> **ENTRIES**
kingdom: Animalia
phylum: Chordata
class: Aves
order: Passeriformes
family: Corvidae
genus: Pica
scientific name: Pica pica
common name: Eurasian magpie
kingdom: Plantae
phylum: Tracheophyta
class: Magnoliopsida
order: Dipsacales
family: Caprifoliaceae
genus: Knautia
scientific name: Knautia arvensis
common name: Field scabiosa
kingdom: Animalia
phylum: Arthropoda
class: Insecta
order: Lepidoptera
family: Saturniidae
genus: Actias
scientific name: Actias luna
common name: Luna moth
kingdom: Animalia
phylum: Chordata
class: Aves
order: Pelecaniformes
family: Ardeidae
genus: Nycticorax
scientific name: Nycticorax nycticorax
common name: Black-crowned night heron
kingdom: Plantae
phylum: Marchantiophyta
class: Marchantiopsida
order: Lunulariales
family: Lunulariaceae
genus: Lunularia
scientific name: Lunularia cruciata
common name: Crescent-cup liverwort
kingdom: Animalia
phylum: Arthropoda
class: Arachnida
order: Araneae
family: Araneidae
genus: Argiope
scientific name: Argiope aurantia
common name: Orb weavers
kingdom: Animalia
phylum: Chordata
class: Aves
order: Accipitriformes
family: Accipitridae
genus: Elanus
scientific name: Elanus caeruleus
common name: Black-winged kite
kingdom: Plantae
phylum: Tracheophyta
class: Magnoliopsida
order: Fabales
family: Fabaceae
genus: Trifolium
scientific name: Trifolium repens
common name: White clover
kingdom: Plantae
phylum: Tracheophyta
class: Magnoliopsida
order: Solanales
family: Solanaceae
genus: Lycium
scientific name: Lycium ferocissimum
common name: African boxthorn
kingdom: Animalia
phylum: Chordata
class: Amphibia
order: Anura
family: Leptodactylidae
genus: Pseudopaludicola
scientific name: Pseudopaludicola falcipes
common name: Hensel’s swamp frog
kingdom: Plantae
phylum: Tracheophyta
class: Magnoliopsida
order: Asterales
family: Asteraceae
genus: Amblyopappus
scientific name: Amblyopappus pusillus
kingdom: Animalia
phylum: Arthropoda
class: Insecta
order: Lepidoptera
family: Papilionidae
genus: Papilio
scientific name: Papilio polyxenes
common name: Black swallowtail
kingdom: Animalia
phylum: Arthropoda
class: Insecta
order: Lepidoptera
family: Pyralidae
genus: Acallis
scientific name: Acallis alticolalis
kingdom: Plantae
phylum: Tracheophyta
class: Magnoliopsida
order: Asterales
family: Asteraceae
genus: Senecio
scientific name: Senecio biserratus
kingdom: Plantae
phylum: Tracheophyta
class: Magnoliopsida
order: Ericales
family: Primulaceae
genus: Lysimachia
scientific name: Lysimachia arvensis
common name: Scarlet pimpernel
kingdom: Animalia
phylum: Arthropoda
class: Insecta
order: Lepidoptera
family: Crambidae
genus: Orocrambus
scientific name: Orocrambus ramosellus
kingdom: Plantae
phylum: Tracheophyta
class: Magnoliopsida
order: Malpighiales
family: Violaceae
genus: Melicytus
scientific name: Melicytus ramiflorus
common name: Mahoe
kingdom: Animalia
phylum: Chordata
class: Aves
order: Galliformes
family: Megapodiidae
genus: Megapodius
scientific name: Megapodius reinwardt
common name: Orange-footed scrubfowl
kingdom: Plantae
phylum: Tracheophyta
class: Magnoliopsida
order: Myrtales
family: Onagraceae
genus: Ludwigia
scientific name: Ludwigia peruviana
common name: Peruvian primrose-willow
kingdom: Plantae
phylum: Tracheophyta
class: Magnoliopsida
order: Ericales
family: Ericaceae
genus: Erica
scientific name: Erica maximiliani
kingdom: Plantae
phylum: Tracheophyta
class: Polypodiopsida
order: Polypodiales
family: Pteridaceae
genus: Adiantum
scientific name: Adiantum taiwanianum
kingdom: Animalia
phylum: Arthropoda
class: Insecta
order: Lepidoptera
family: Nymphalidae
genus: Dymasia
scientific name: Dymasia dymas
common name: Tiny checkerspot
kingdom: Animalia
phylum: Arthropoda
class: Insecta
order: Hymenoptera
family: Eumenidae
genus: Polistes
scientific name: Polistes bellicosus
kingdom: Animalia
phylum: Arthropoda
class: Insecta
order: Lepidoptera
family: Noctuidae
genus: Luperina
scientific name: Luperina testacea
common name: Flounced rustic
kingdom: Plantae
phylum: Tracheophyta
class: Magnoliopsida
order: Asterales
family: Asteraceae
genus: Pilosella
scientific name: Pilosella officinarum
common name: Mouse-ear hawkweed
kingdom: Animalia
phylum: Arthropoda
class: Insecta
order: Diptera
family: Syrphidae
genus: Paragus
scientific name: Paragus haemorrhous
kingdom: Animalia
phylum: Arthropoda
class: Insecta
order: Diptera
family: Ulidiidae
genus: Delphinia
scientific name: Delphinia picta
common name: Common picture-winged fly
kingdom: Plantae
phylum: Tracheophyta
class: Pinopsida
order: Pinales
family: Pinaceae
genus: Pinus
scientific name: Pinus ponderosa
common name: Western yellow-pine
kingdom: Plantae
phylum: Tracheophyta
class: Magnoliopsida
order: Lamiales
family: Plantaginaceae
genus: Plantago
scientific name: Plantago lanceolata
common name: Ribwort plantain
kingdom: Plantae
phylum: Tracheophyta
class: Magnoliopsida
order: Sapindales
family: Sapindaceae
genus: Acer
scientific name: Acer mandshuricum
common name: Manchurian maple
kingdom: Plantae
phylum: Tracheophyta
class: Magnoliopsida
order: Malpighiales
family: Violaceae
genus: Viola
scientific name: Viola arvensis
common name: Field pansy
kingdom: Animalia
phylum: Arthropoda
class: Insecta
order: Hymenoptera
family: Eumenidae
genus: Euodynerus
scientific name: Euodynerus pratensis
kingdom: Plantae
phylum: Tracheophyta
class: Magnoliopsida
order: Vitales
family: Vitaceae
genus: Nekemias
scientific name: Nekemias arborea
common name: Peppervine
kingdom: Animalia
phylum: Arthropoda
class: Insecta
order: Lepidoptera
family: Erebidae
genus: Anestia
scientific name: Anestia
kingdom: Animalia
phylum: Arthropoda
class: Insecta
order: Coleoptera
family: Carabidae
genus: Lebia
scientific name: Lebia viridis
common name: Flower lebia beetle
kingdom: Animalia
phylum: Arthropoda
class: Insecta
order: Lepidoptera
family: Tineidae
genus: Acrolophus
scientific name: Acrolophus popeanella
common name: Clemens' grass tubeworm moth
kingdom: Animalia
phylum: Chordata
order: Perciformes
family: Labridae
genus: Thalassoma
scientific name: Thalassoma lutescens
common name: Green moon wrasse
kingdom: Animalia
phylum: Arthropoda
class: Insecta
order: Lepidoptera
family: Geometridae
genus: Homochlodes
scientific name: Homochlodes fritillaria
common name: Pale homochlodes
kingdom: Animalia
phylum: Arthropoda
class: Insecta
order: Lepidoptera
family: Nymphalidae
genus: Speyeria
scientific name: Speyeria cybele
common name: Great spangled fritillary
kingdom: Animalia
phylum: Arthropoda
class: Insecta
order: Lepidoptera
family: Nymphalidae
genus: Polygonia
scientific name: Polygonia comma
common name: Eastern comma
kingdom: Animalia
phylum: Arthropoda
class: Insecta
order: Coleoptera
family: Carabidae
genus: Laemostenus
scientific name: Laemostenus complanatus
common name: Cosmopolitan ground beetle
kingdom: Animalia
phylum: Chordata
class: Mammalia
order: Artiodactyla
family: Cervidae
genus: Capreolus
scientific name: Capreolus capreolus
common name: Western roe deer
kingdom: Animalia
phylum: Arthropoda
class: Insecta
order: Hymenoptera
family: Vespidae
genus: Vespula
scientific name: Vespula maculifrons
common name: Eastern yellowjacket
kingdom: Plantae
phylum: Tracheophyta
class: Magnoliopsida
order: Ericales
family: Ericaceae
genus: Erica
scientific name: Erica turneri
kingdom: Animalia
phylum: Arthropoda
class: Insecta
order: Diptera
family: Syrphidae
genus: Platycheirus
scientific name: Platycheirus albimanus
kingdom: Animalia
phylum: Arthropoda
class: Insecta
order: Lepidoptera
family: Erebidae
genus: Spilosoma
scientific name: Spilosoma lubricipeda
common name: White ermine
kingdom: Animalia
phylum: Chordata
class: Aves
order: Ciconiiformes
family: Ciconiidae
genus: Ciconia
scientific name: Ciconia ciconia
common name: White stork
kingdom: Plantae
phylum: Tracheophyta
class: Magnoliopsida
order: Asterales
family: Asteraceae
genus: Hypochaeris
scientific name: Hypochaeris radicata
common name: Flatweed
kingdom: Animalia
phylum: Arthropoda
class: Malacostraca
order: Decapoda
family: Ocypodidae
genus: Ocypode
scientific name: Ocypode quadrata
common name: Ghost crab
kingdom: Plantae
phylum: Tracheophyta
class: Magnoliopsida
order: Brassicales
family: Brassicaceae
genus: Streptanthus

> **STATED PROBLEM**
Locate every line in the data above that contains the word "arvensis", and copy each of those lines in full.

> **FINISHED ANSWER**
scientific name: Knautia arvensis
scientific name: Lysimachia arvensis
scientific name: Viola arvensis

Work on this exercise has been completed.